É um fato reconhecido que apenas a abstinência total das relações sexuais fornece qualquer garantia segura de se evitar a gravidez. Mas, tal abstinência total não se harmoniza com o conselho apostólico em 1 Coríntios 7:3-5, e, se for praticada, poderá aumentar a tentação do adultério por parte de um ou outro dos cônjuges. Os cristãos que de boa consciência quiserem evitar a esterilização talvez prefiram recorrer ao autodomínio e a métodos anticoncepcionais para evitar uma gravidez potencialmente fatal, aceitando os riscos envolvidos nisso. No entanto, podem estes corretamente condenar aqueles cuja consciência talvez admita a esterilização como meio de proteger uma vida em perigo?
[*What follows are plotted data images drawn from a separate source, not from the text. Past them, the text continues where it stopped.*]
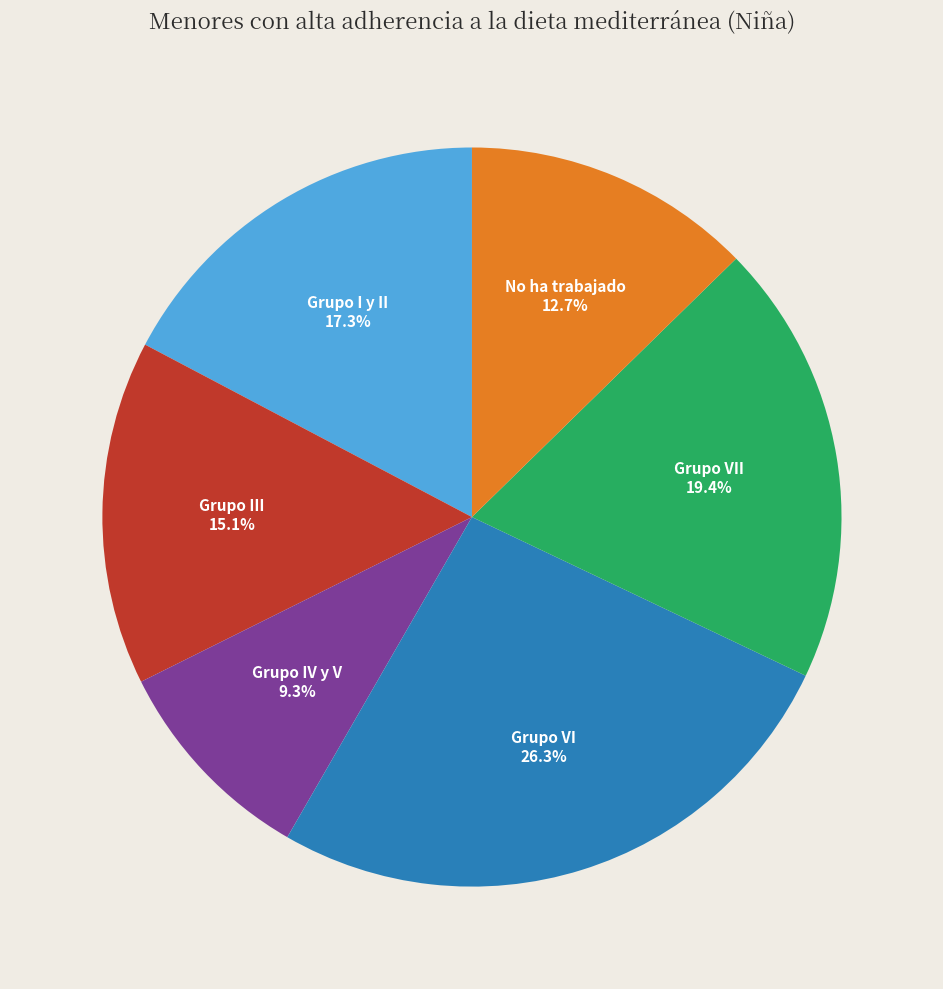

Does any single category account for the majority?

No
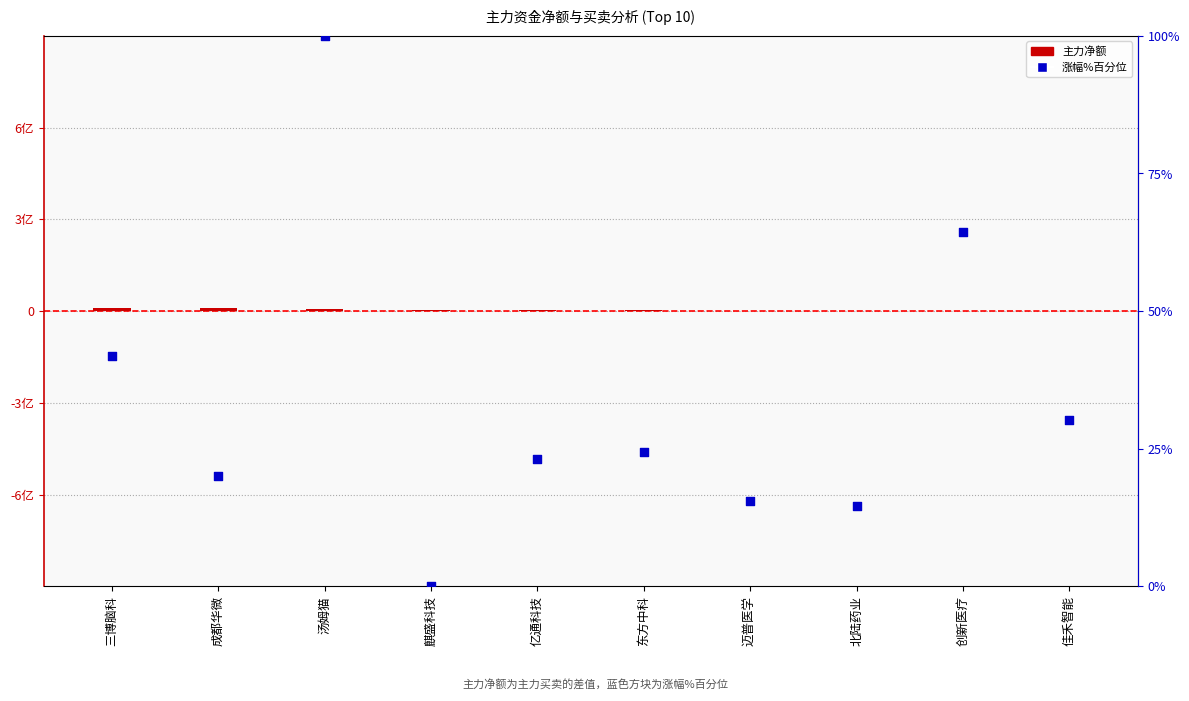

At how many categories does at least one series exceed 3770004?

4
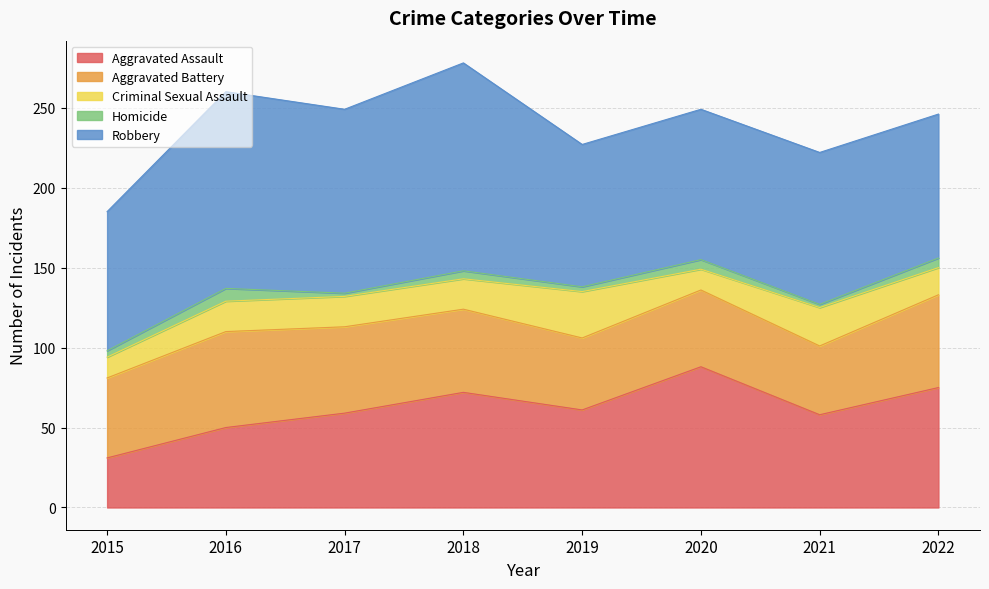

Which series has the largest total across all categories?

Robbery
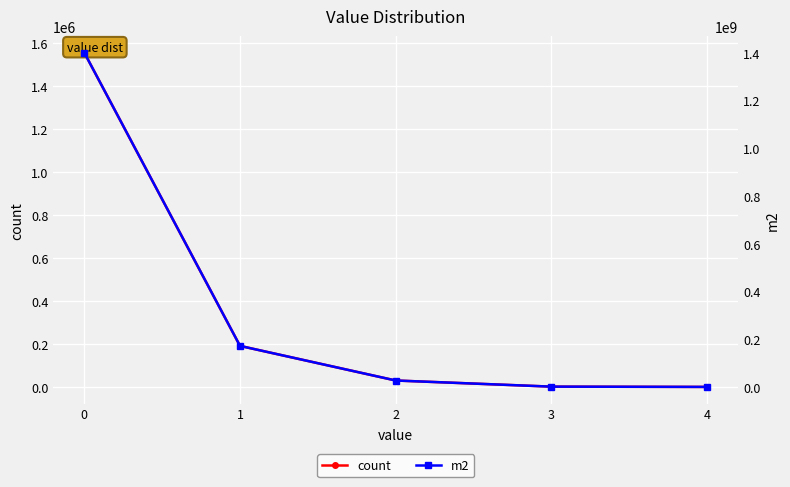

How many values in the m2 series are below 26883900?

2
Em cada caso, as pessoas procuram alcançar o mesmo objetivo: neutralizar ou impedir o efeito da faculdade de procriação, num caso, por meios anticoncepcionais mecânicos ou químicos, noutro caso, por intervenção cirúrgica.
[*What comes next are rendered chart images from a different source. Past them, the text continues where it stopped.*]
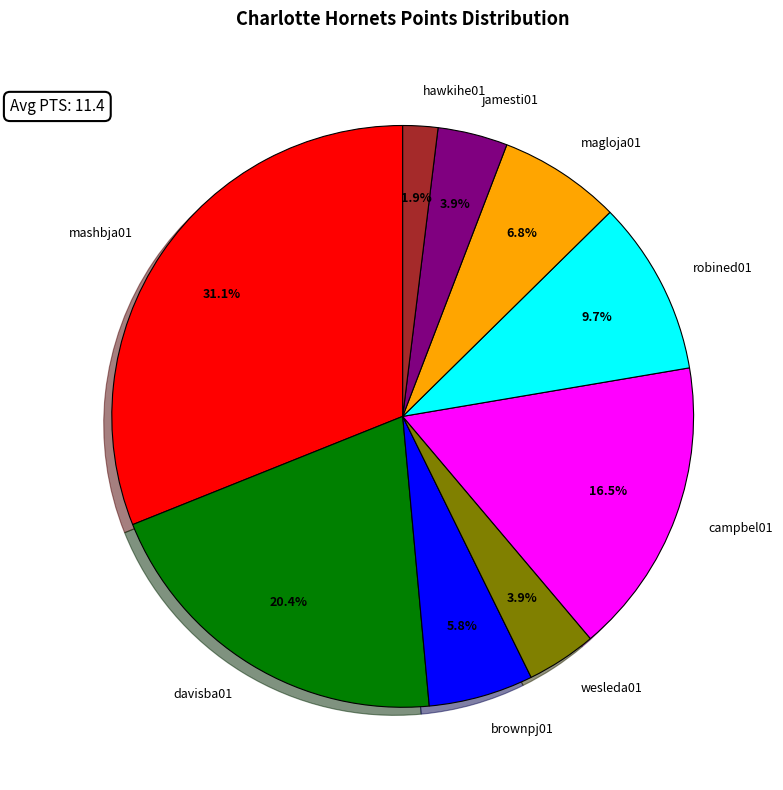

Is there any slice that represents more than half of the pie?

No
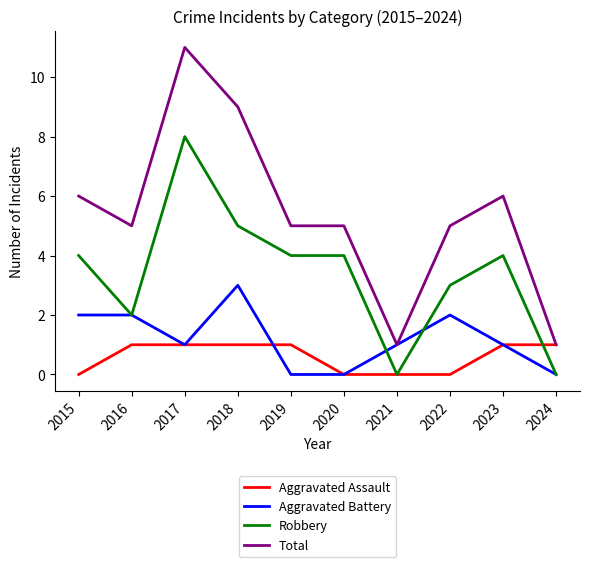

Rank the series by their maximum value, from lowest to highest.

Aggravated Assault, Aggravated Battery, Robbery, Total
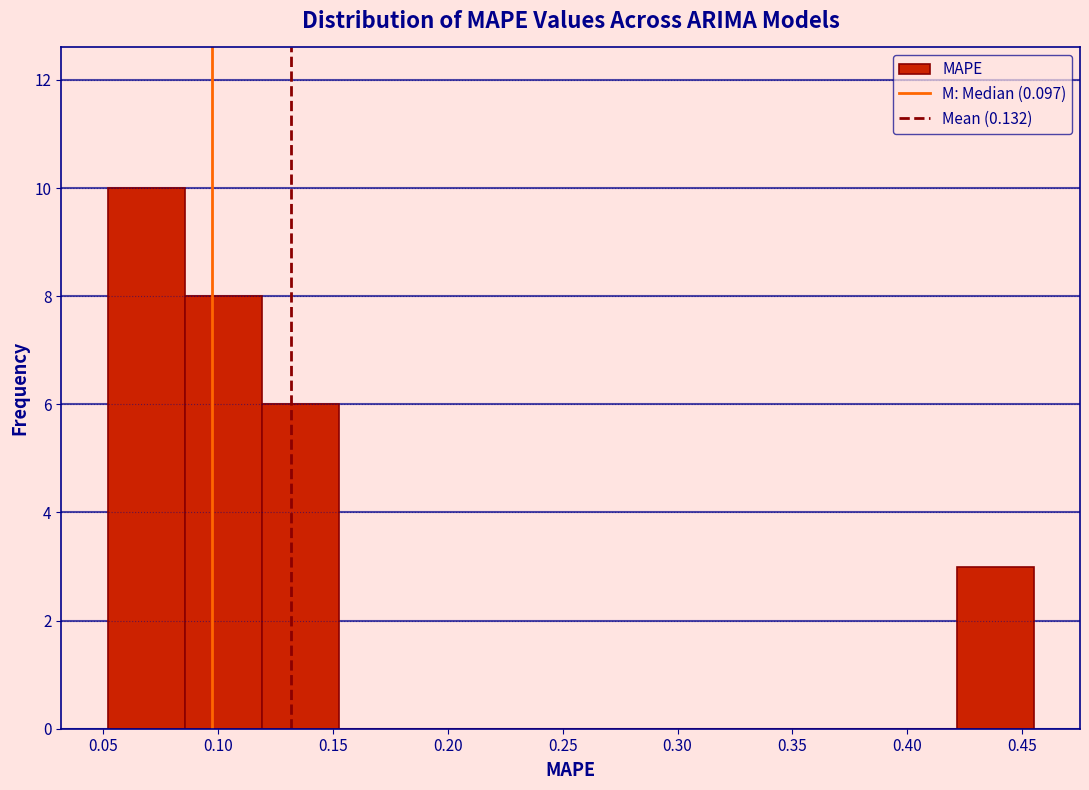

Reading left to right, transcribe this chart: for each bar, give the range it covers on the x-axis and its height. Neither the bar edges nor the heights are printed on the chart, so give them approximately, as read against the axes.

0.050 to 0.085: 10
0.085 to 0.120: 8
0.120 to 0.155: 6
0.155 to 0.185: 0
0.185 to 0.220: 0
0.220 to 0.255: 0
0.255 to 0.285: 0
0.285 to 0.320: 0
0.320 to 0.355: 0
0.355 to 0.390: 0
0.390 to 0.420: 0
0.420 to 0.455: 3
Que dizer do homem que se submete à esterilização por causa do estado de perigo em que se encontra sua esposa? Não é o corpo dele que tem um útero enfraquecido. Ainda assim, se a consciência dele admitir a esterilização, talvez prefira que seja ele quem sofra a operação, em vez de sua esposa sofrer mais outra intervenção cirúrgica. Sua consciência talvez lhe permita ou talvez não lhe permita fazer isso.
O que se apresenta aqui não deve ser tomado como significando algum encorajamento em prol da esterilização, assim como tampouco podemos incentivar o uso de métodos anticoncepcionais pelos casais que procuram evitar ter filhos. A responsabilidade por quaisquer conseqüências ou efeitos secundários prejudiciais, quer no presente, quer no futuro, precisa recair sobre os que tomam a decisão. A esterilização, assim como a histerectomia, é uma medida séria, visto que é realmente mínima a capacidade humana de inverter seu efeito.
A qualificação para responsabilidades congregacionais por parte dum homem que aprova a esterilização por causa da condição de perigo em que se encontra sua esposa, portanto, deve ser examinada à luz dos princípios bíblicos, por parte do corpo local de anciãos. Mostra o padrão de vida dele, como um todo, que ele tem profundo respeito pela Palavra de Deus ou tem em pouca conta o conselho dela? Mostra ele ser consciencioso e sério nas suas decisões? Se o seu motivo de aprovar a esterilização for devido a uma falta de respeito pelas normas de Deus, tal atitude desrespeitosa provavelmente se manifestará também em outros sentidos. Por outro lado, se ele satisfizer os requisitos bíblicos para os que têm responsabilidade congregacional, conforme apresentados em 1 Timóteo 3, Tito 1 e em outros textos, então, permitir a consciência dele a esterilização cirúrgica como medida para proteger a vida não precisa em si mesmo desqualificá-lo. Naturalmente, é preciso tomar em consideração a atitude da congregação. Se o assunto se tornar uma questão de proporções tão grandes que perturbaria consideravelmente, poderá limitar seriamente sua capacidade de servir com eficiência. Os anciãos devem assim fazer a sua decisão depois de examinarem tais fatores.